Every day, Watch This offers staff recommendations inspired by a new movie coming out that week. This week: With the Super Bowl happening on Sunday, we’ve lined up a week of movies about football and its fans.
The Longest Yard (1974)
Legendary tough-guy director Robert Aldrich delivers a pigskin treatise on what it means to be a man with The Longest Yard, in which incomparable ’70s stud Burt Reynolds discovers that if you act dishonorably by caring only about yourself, you get what you deserve. Reynolds plays former star NFL quarterback Paul Crewe, who opens the film beating up his sugar-mama girlfriend, stealing her Maserati, leading the police on a high-speed car chase, and then punching out a cop. Having lost his career to a point-shaving scandal—and thus been decried as a whore for selling himself to the highest bidder—Crewe winds up in the big house. A sadistic warden (Eddie Albert) and his right-hand enforcer (Ed Lauter) first work hard to break him, and when those plans fail, they force him to organize an inmate football squad (dubbed “The Mean Machine”) that’ll play a game against the prison guards’ excellent “semi-pro” team.
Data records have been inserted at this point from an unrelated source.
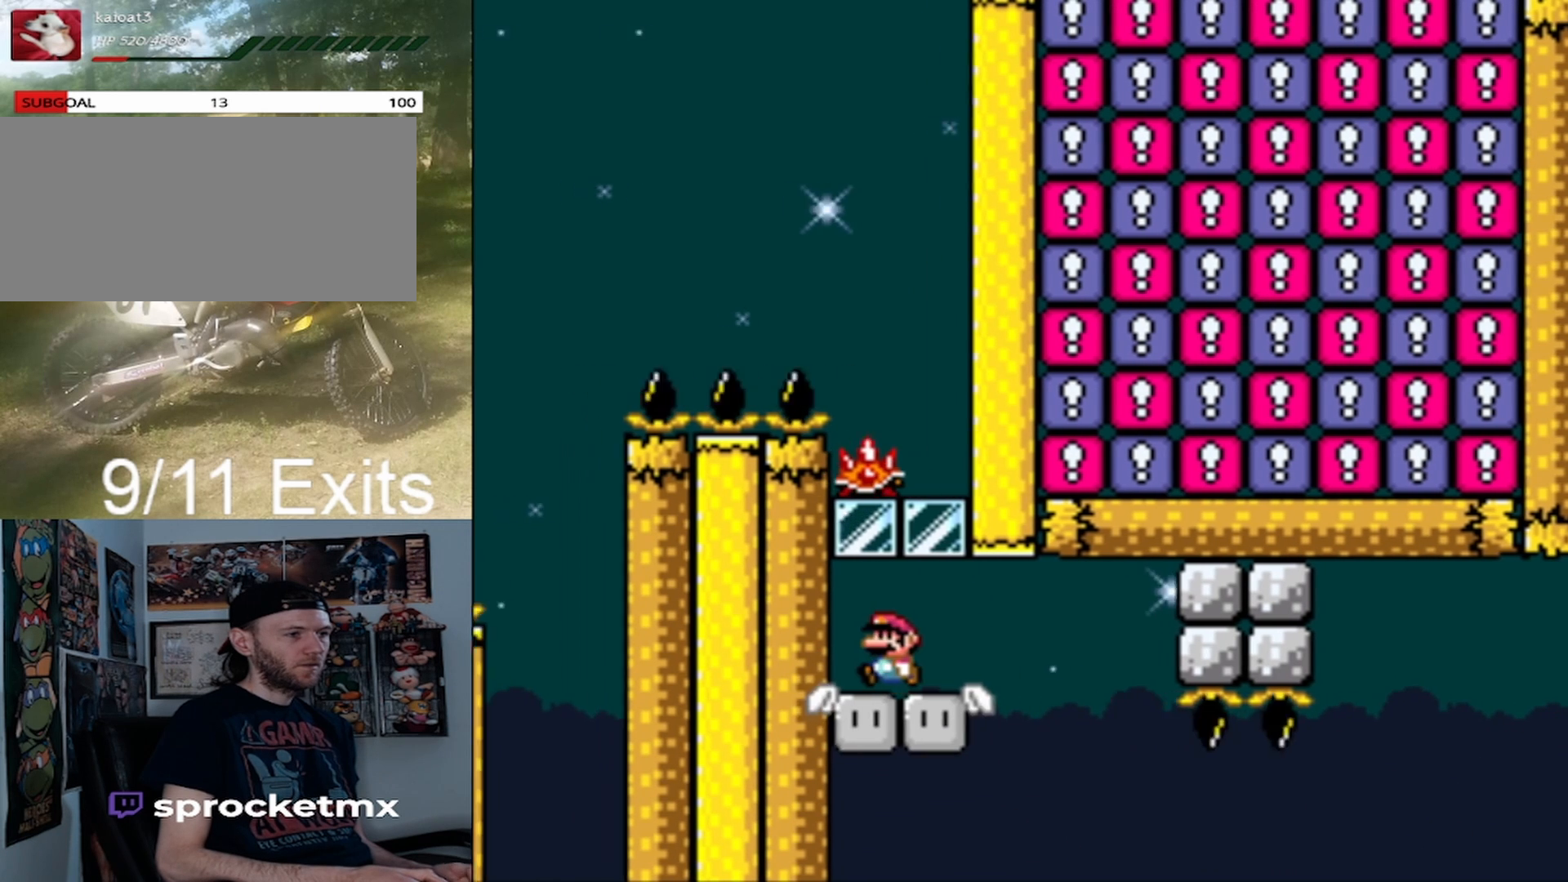
{"buttons": ["Y"], "events": [[300, "DPAD_RIGHT", "down"], [400, "DPAD_RIGHT", "up"]]}
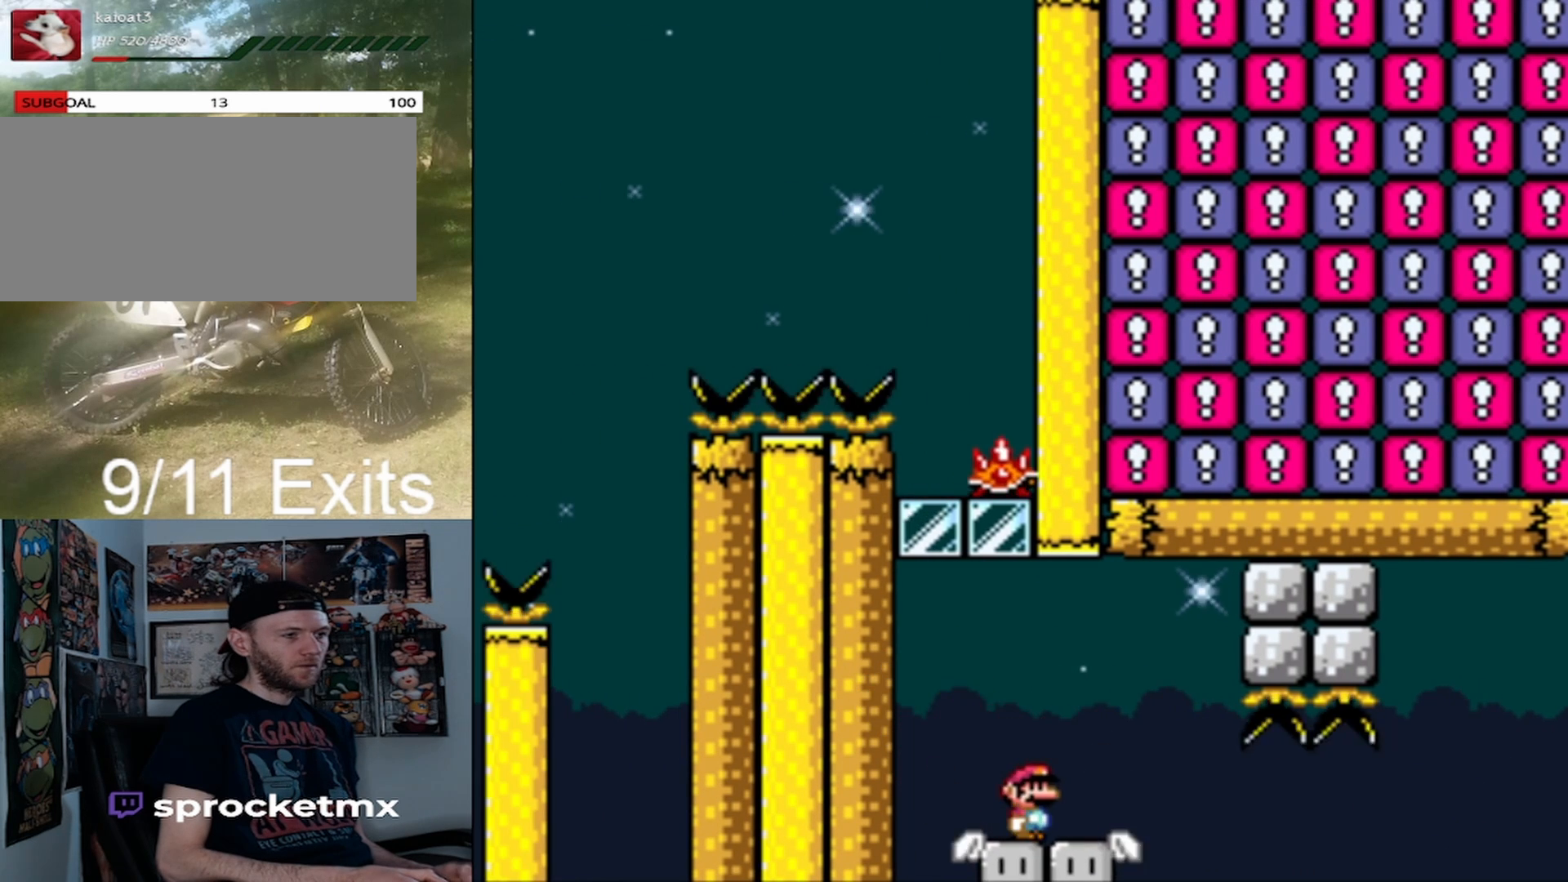
{"buttons": ["Y", "DPAD_RIGHT"], "events": [[300, "DPAD_RIGHT", "down"]]}
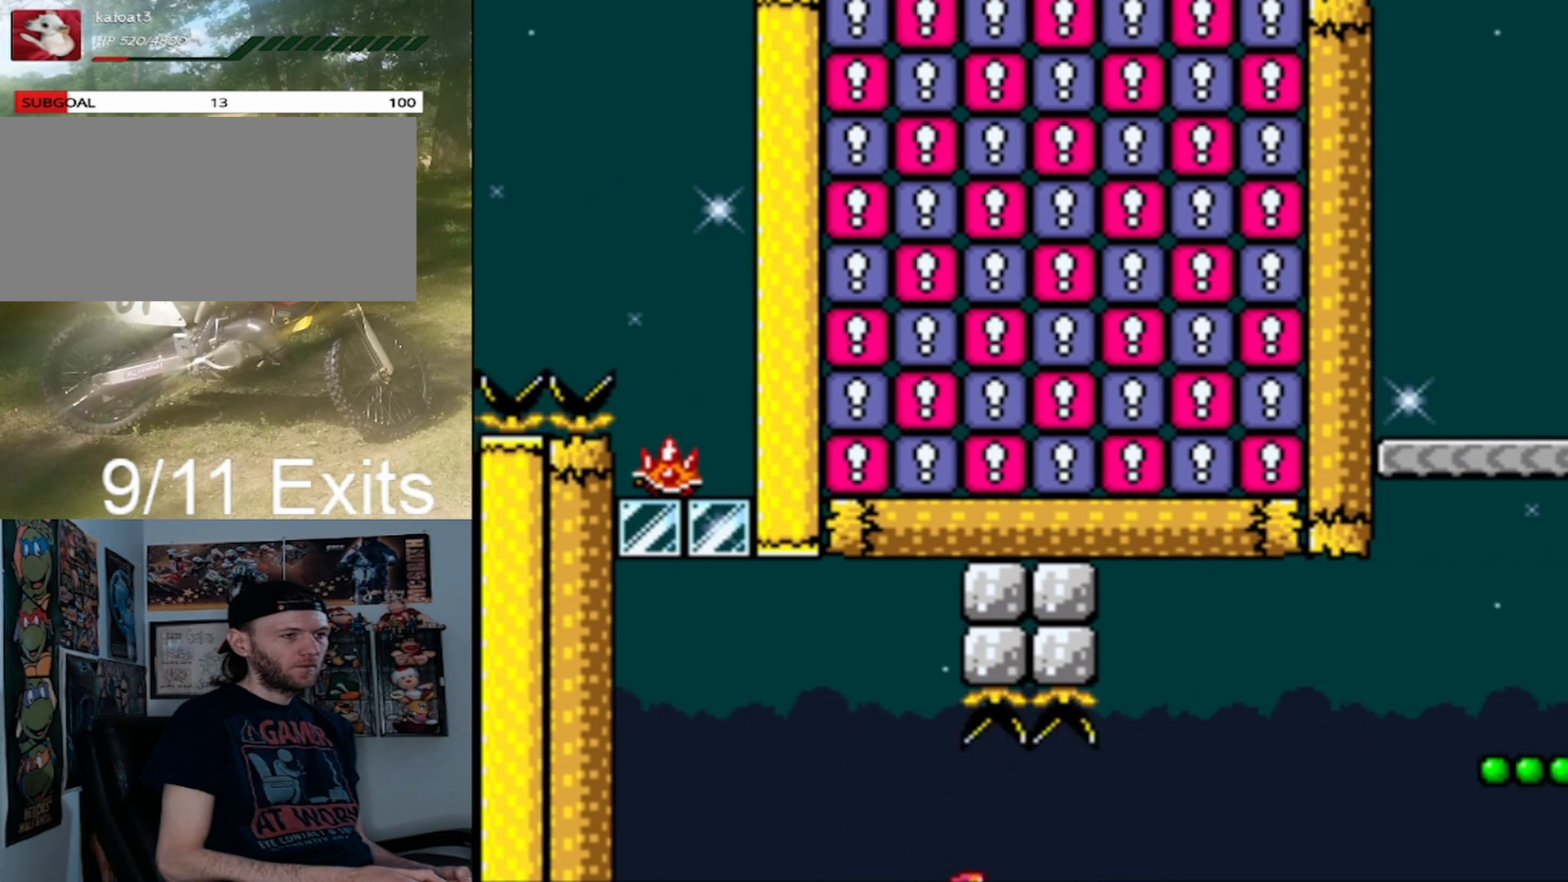
{"buttons": ["Y"], "events": [[100, "DPAD_RIGHT", "up"], [167, "DPAD_LEFT", "down"], [333, "DPAD_LEFT", "up"]]}
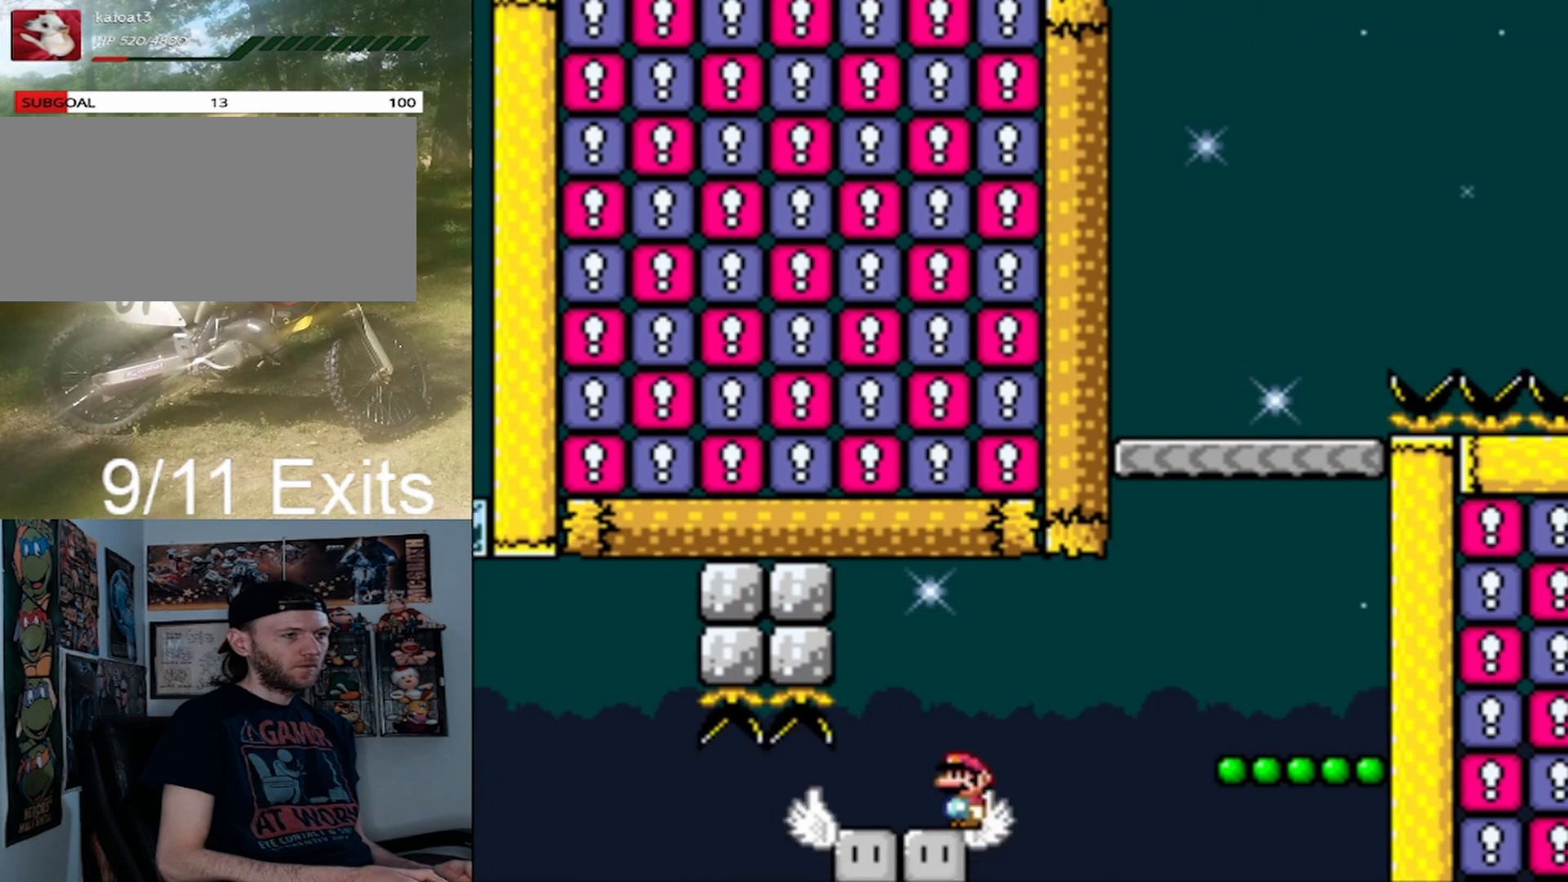
{"buttons": ["Y"], "events": []}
Aldrich and screenwriter Tracy Keenan Wynn push Crewe through several tests of virtue, devising situations that force him to bridge racial divides for the sake of the team or reevaluate the life he’s lived as a stooge. That last trial comes in the climactic game: Crewe is again given the choice between looking out for his own hide by making a deal with the devil, or sacrificing his own interests in favor of honorably siding with his comrades. Aldrich stages the final game with impressive brutality and realism, but The Longest Yard is Reynolds’ show. It provides a near-flawless vehicle for the actor’s don’t-tread-on-me manliness and—whether he’s joking with the boys or casually wooing Bernadette Peters’ beehived secretary with an offhand, “Did you ever do it standing up?”—his devil-may-care macho charm.
Availability: The Longest Yard is available on DVD, and is streaming on Netflix.